Records provided START
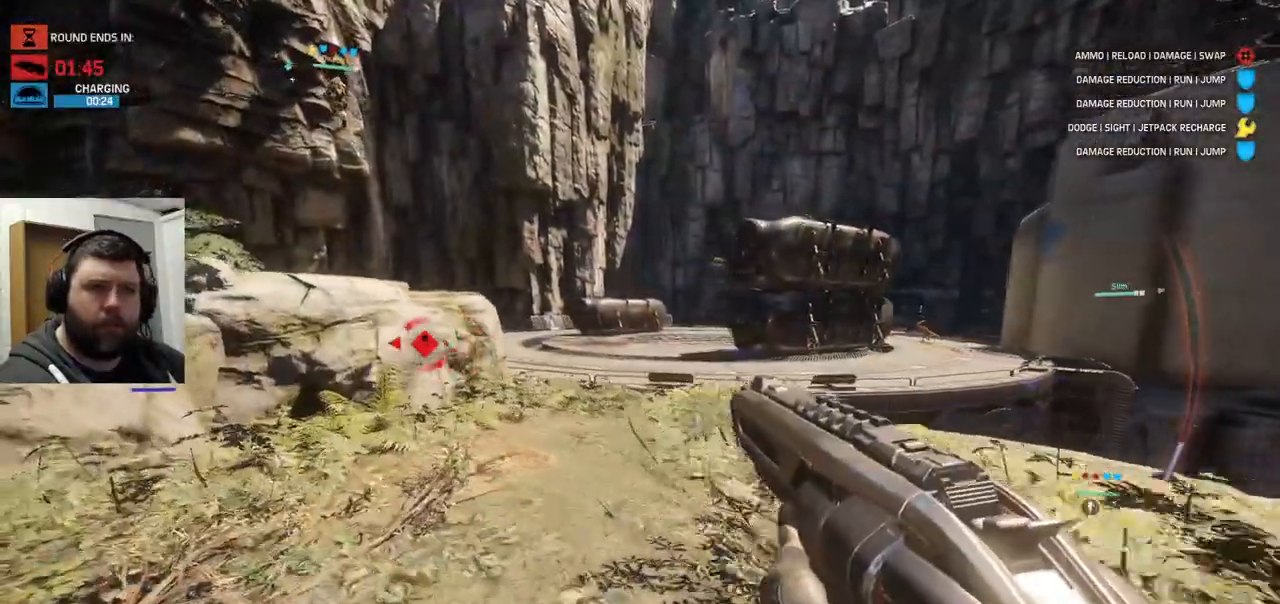
{"dt_ms": 500, "buttons": [], "left_stick": "up-left", "right_stick": "center", "events": []}
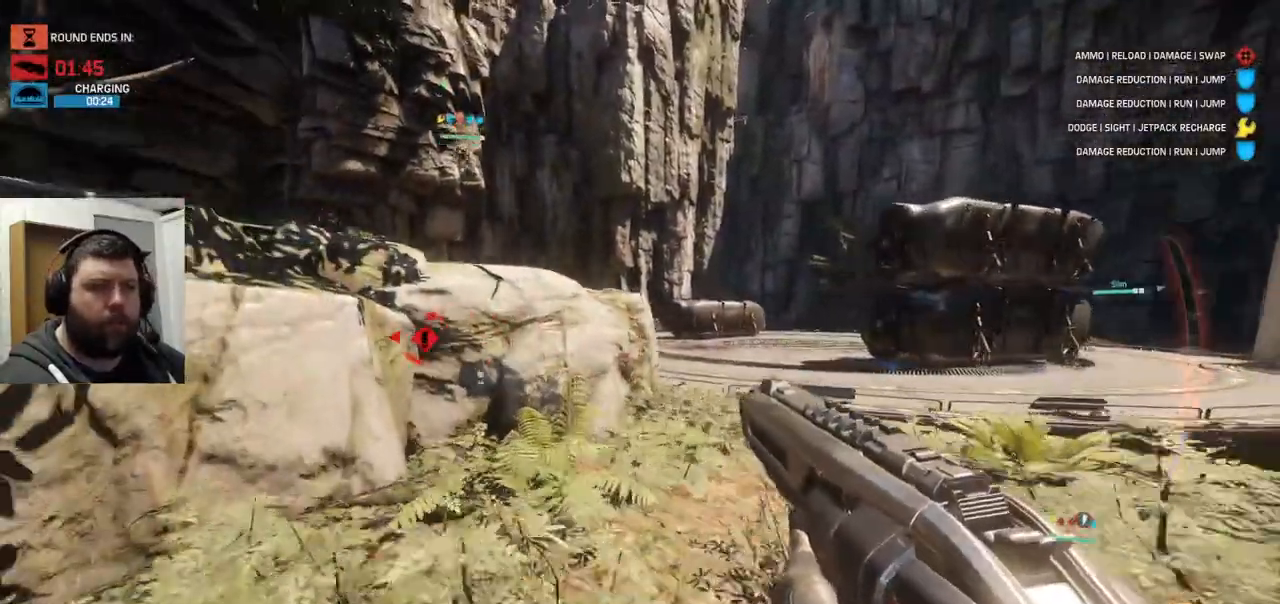
{"dt_ms": 500, "buttons": ["CROSS"], "left_stick": "up-left", "right_stick": "center", "events": [[33, "TRIANGLE", "down"], [133, "TRIANGLE", "up"], [233, "right_stick", "left"], [333, "right_stick", "center"], [400, "CROSS", "down"]]}
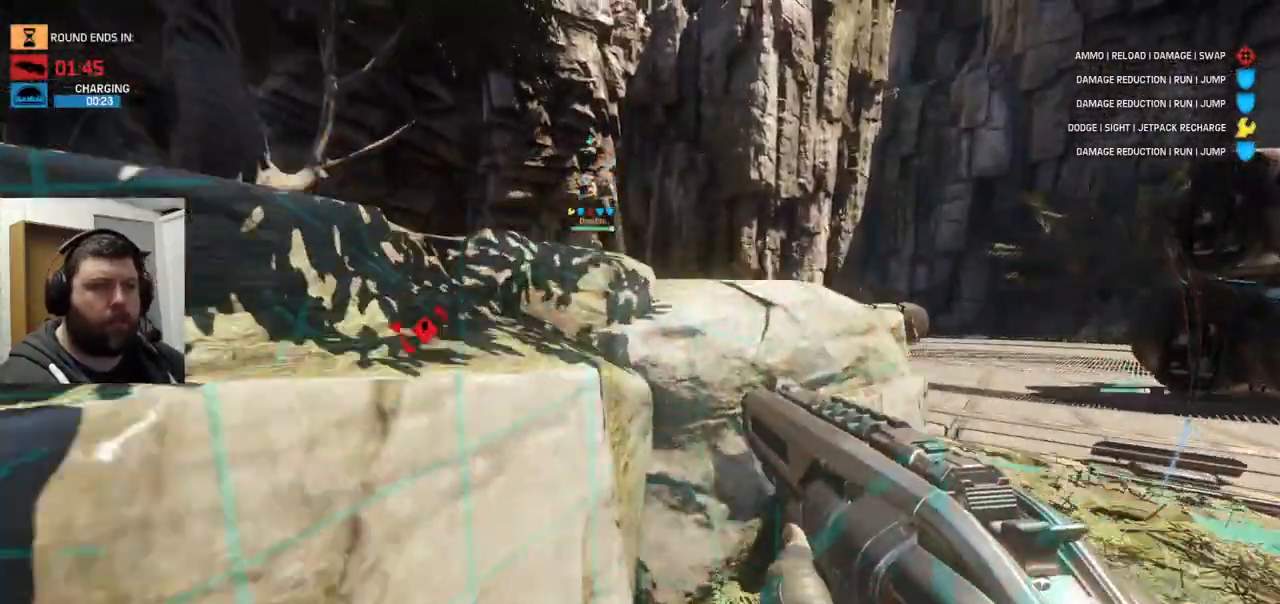
{"dt_ms": 500, "buttons": ["CROSS"], "left_stick": "up", "right_stick": "center", "events": [[133, "left_stick", "up"], [267, "CROSS", "up"], [383, "CROSS", "down"]]}
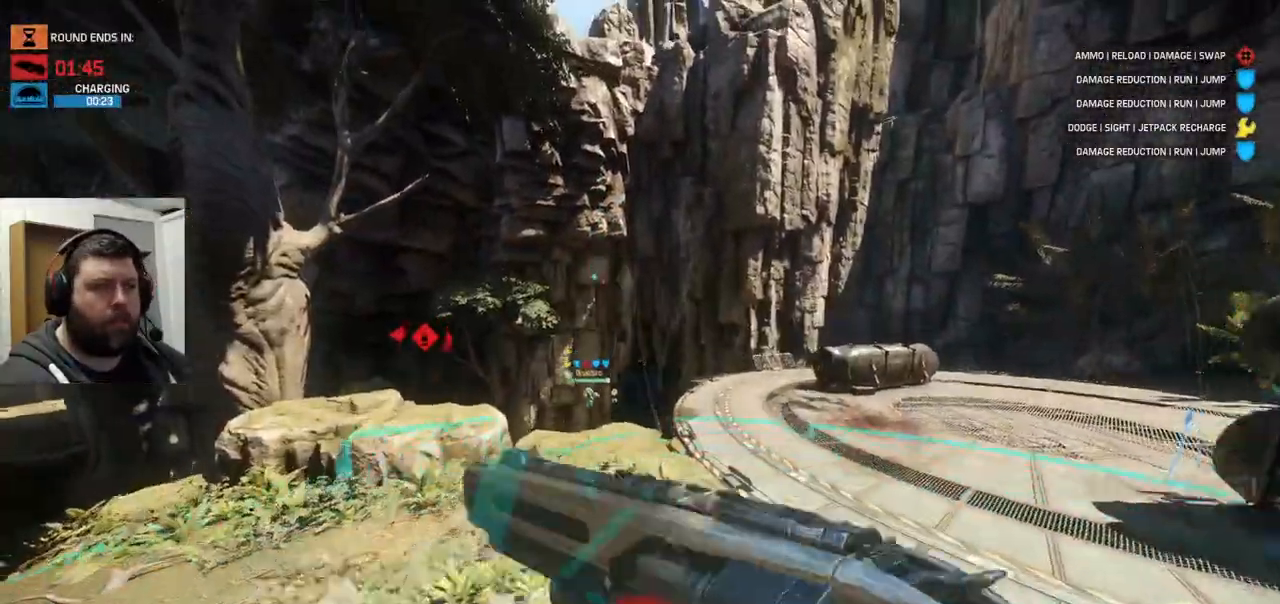
{"dt_ms": 500, "buttons": [], "left_stick": "up", "right_stick": "center", "events": [[67, "right_stick", "up-left"], [117, "right_stick", "center"], [500, "CROSS", "up"]]}
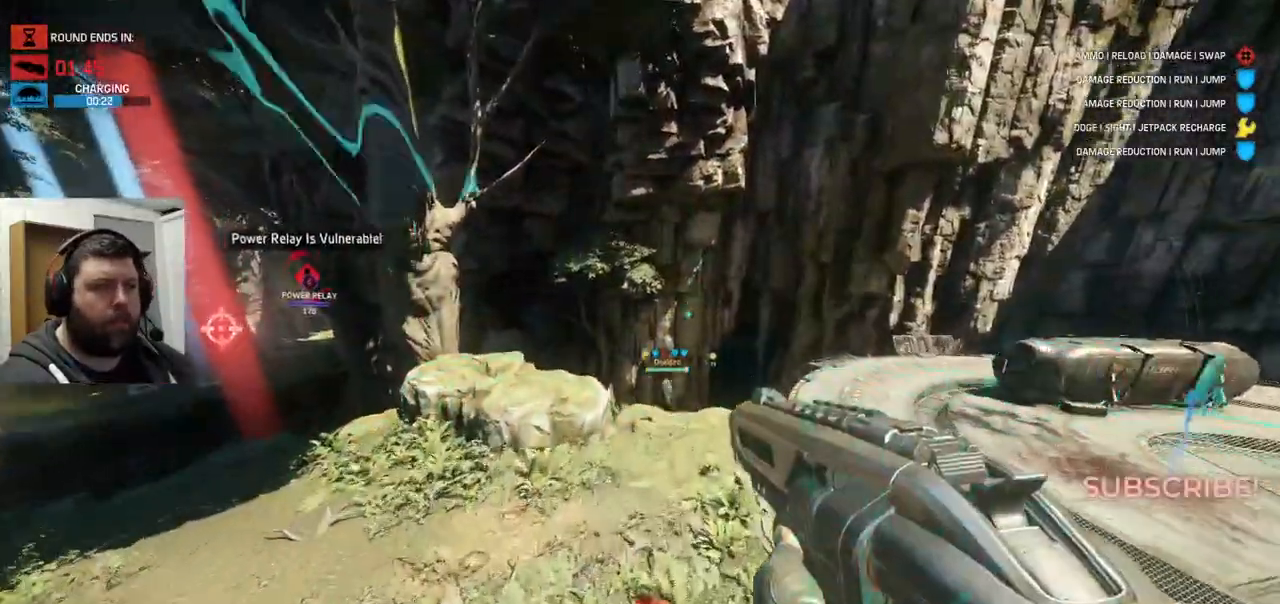
{"dt_ms": 500, "buttons": [], "left_stick": "up", "right_stick": "center", "events": [[133, "right_stick", "left"], [350, "right_stick", "center"]]}
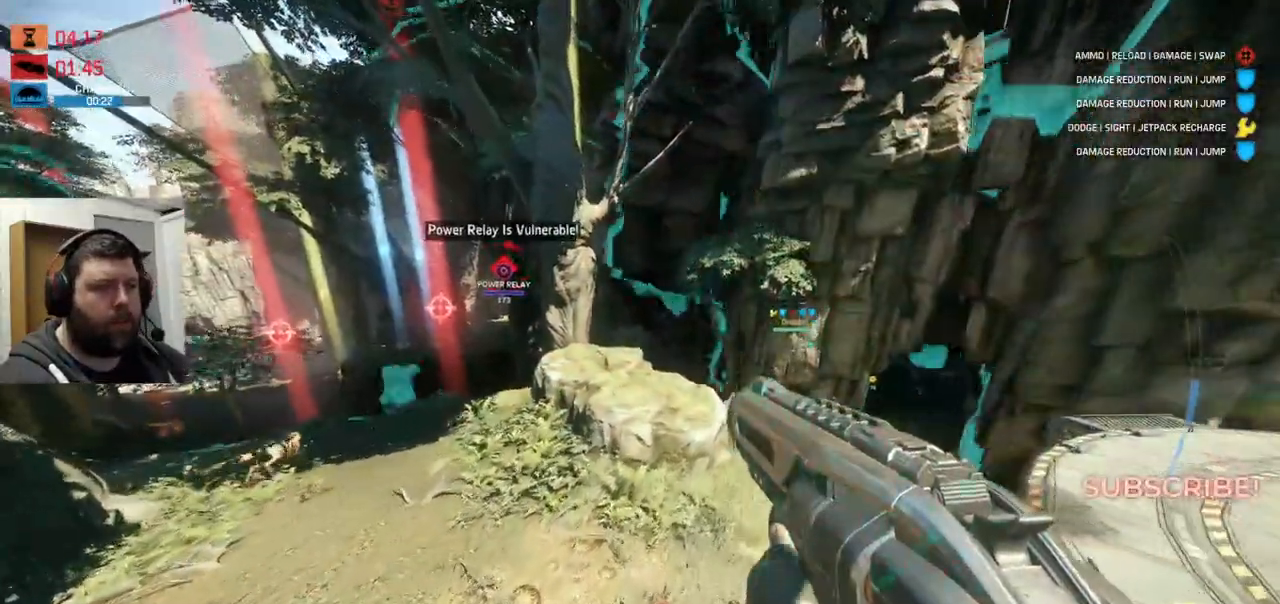
{"dt_ms": 500, "buttons": [], "left_stick": "up", "right_stick": "center", "events": [[67, "CROSS", "down"], [183, "CROSS", "up"], [367, "CROSS", "down"], [500, "CROSS", "up"]]}
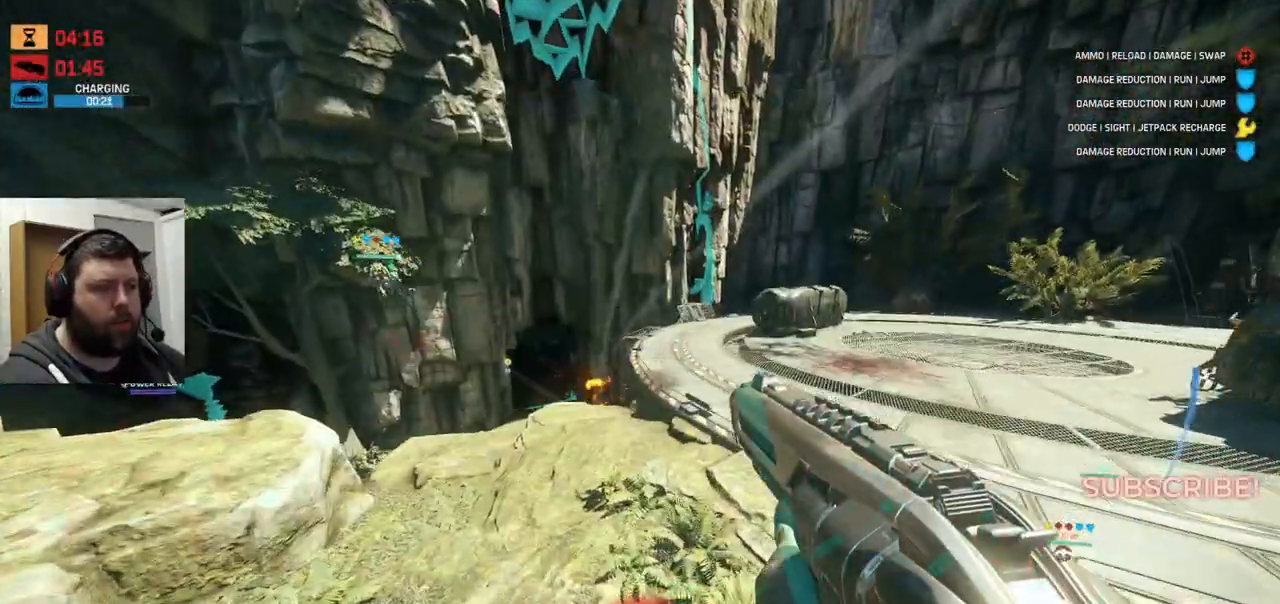
{"dt_ms": 500, "buttons": ["CROSS"], "left_stick": "up", "right_stick": "center", "events": [[433, "CROSS", "down"]]}
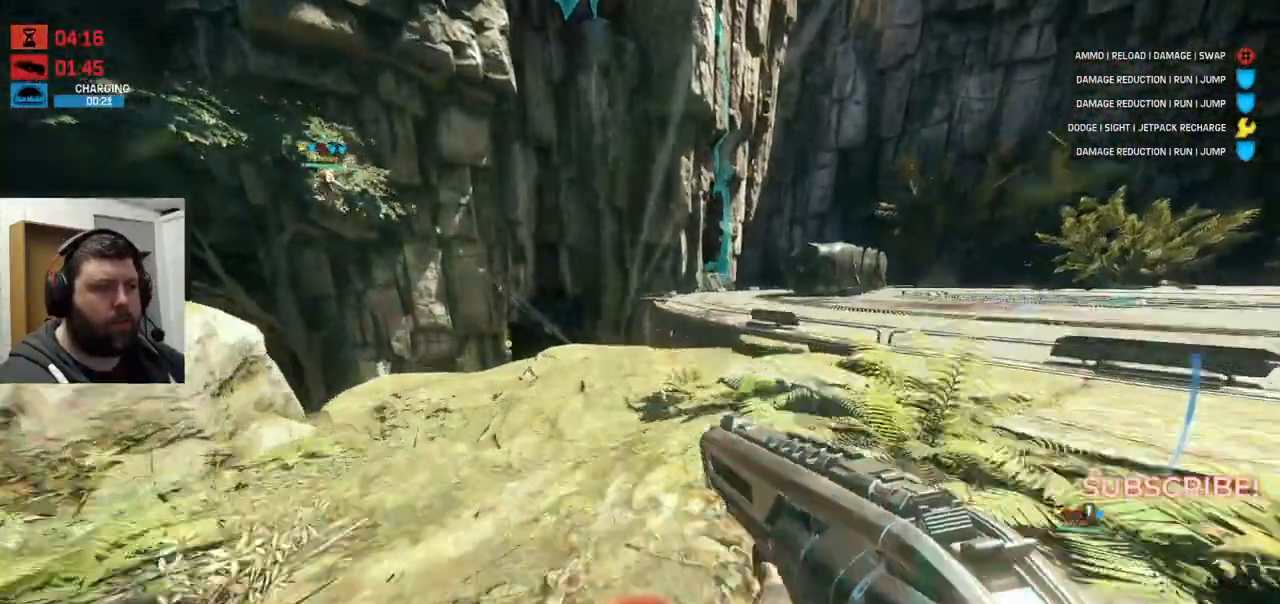
{"dt_ms": 500, "buttons": ["CROSS"], "left_stick": "up", "right_stick": "center", "events": []}
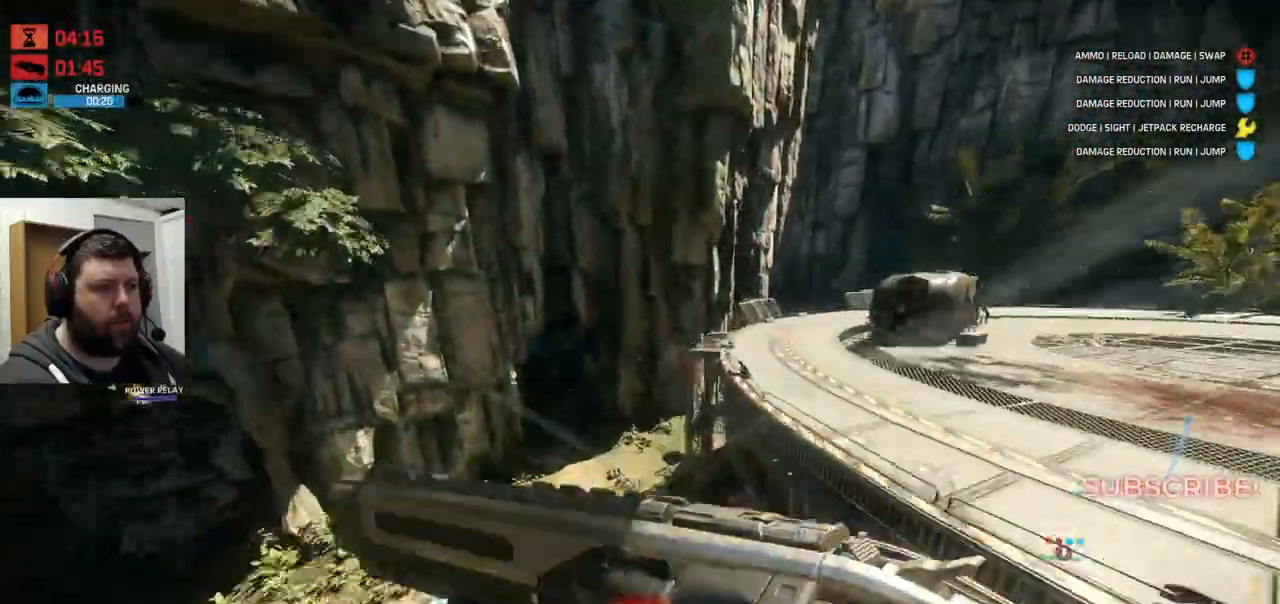
{"dt_ms": 500, "buttons": [], "left_stick": "up", "right_stick": "center", "events": [[33, "right_stick", "up"], [67, "CROSS", "up"], [217, "right_stick", "center"]]}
Records provided END
If a line of the records above holds the word "down", show it.

{"dt_ms": 500, "buttons": ["CROSS"], "left_stick": "up-left", "right_stick": "center", "events": [[33, "TRIANGLE", "down"], [133, "TRIANGLE", "up"], [233, "right_stick", "left"], [333, "right_stick", "center"], [400, "CROSS", "down"]]}
{"dt_ms": 500, "buttons": ["CROSS"], "left_stick": "up", "right_stick": "center", "events": [[133, "left_stick", "up"], [267, "CROSS", "up"], [383, "CROSS", "down"]]}
{"dt_ms": 500, "buttons": [], "left_stick": "up", "right_stick": "center", "events": [[67, "CROSS", "down"], [183, "CROSS", "up"], [367, "CROSS", "down"], [500, "CROSS", "up"]]}
{"dt_ms": 500, "buttons": ["CROSS"], "left_stick": "up", "right_stick": "center", "events": [[433, "CROSS", "down"]]}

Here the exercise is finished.